## BRIEF
Quote every line of the material below without changing a single character.

## SOURCE DATA
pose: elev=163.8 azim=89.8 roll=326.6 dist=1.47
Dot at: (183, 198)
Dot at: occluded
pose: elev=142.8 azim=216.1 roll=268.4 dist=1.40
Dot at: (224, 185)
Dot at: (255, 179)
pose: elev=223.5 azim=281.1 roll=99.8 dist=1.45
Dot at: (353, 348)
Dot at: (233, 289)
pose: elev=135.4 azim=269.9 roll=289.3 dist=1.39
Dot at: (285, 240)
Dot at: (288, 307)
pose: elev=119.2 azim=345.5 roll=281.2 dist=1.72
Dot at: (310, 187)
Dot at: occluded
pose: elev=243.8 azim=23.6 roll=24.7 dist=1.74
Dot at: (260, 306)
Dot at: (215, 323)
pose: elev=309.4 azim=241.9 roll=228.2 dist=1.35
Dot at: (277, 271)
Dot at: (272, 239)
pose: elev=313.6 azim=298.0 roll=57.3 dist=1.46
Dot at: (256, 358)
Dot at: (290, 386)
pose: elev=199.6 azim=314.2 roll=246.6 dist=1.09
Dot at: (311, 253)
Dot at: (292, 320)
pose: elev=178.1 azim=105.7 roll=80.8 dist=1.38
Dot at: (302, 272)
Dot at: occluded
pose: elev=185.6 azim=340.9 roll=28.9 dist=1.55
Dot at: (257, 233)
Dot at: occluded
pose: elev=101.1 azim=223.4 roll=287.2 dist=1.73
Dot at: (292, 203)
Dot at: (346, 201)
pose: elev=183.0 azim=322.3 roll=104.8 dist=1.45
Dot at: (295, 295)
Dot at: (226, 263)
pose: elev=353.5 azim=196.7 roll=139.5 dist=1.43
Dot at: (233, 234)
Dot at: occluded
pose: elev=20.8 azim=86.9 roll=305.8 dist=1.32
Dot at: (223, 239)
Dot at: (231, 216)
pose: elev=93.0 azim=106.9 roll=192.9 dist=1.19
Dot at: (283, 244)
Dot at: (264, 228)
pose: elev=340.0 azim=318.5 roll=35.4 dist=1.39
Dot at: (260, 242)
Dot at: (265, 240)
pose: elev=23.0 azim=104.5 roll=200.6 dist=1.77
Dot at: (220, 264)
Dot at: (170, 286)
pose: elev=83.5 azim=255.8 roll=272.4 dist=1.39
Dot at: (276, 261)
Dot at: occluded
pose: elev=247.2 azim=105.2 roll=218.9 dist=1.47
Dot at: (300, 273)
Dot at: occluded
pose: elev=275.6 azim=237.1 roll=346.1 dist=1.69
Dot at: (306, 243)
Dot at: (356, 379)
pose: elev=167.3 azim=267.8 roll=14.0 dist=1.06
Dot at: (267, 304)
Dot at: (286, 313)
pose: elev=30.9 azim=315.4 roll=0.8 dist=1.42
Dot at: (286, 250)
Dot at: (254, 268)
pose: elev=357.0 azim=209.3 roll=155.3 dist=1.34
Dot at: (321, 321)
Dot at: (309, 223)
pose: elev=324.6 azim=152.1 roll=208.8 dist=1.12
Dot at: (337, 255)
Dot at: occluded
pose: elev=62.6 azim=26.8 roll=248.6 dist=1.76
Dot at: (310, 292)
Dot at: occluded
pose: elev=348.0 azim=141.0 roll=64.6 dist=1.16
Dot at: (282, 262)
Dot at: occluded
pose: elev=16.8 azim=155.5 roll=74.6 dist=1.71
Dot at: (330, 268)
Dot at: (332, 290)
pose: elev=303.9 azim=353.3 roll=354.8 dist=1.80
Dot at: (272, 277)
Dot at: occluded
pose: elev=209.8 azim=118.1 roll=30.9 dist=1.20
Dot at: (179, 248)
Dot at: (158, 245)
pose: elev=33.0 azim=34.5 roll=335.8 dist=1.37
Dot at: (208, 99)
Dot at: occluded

## COMPLETED TASK
pose: elev=163.8 azim=89.8 roll=326.6 dist=1.47
Dot at: (183, 198)
Dot at: occluded
pose: elev=142.8 azim=216.1 roll=268.4 dist=1.40
Dot at: (224, 185)
Dot at: (255, 179)
pose: elev=223.5 azim=281.1 roll=99.8 dist=1.45
Dot at: (353, 348)
Dot at: (233, 289)
pose: elev=135.4 azim=269.9 roll=289.3 dist=1.39
Dot at: (285, 240)
Dot at: (288, 307)
pose: elev=119.2 azim=345.5 roll=281.2 dist=1.72
Dot at: (310, 187)
Dot at: occluded
pose: elev=243.8 azim=23.6 roll=24.7 dist=1.74
Dot at: (260, 306)
Dot at: (215, 323)
pose: elev=309.4 azim=241.9 roll=228.2 dist=1.35
Dot at: (277, 271)
Dot at: (272, 239)
pose: elev=313.6 azim=298.0 roll=57.3 dist=1.46
Dot at: (256, 358)
Dot at: (290, 386)
pose: elev=199.6 azim=314.2 roll=246.6 dist=1.09
Dot at: (311, 253)
Dot at: (292, 320)
pose: elev=178.1 azim=105.7 roll=80.8 dist=1.38
Dot at: (302, 272)
Dot at: occluded
pose: elev=185.6 azim=340.9 roll=28.9 dist=1.55
Dot at: (257, 233)
Dot at: occluded
pose: elev=101.1 azim=223.4 roll=287.2 dist=1.73
Dot at: (292, 203)
Dot at: (346, 201)
pose: elev=183.0 azim=322.3 roll=104.8 dist=1.45
Dot at: (295, 295)
Dot at: (226, 263)
pose: elev=353.5 azim=196.7 roll=139.5 dist=1.43
Dot at: (233, 234)
Dot at: occluded
pose: elev=20.8 azim=86.9 roll=305.8 dist=1.32
Dot at: (223, 239)
Dot at: (231, 216)
pose: elev=93.0 azim=106.9 roll=192.9 dist=1.19
Dot at: (283, 244)
Dot at: (264, 228)
pose: elev=340.0 azim=318.5 roll=35.4 dist=1.39
Dot at: (260, 242)
Dot at: (265, 240)
pose: elev=23.0 azim=104.5 roll=200.6 dist=1.77
Dot at: (220, 264)
Dot at: (170, 286)
pose: elev=83.5 azim=255.8 roll=272.4 dist=1.39
Dot at: (276, 261)
Dot at: occluded
pose: elev=247.2 azim=105.2 roll=218.9 dist=1.47
Dot at: (300, 273)
Dot at: occluded
pose: elev=275.6 azim=237.1 roll=346.1 dist=1.69
Dot at: (306, 243)
Dot at: (356, 379)
pose: elev=167.3 azim=267.8 roll=14.0 dist=1.06
Dot at: (267, 304)
Dot at: (286, 313)
pose: elev=30.9 azim=315.4 roll=0.8 dist=1.42
Dot at: (286, 250)
Dot at: (254, 268)
pose: elev=357.0 azim=209.3 roll=155.3 dist=1.34
Dot at: (321, 321)
Dot at: (309, 223)
pose: elev=324.6 azim=152.1 roll=208.8 dist=1.12
Dot at: (337, 255)
Dot at: occluded
pose: elev=62.6 azim=26.8 roll=248.6 dist=1.76
Dot at: (310, 292)
Dot at: occluded
pose: elev=348.0 azim=141.0 roll=64.6 dist=1.16
Dot at: (282, 262)
Dot at: occluded
pose: elev=16.8 azim=155.5 roll=74.6 dist=1.71
Dot at: (330, 268)
Dot at: (332, 290)
pose: elev=303.9 azim=353.3 roll=354.8 dist=1.80
Dot at: (272, 277)
Dot at: occluded
pose: elev=209.8 azim=118.1 roll=30.9 dist=1.20
Dot at: (179, 248)
Dot at: (158, 245)
pose: elev=33.0 azim=34.5 roll=335.8 dist=1.37
Dot at: (208, 99)
Dot at: occluded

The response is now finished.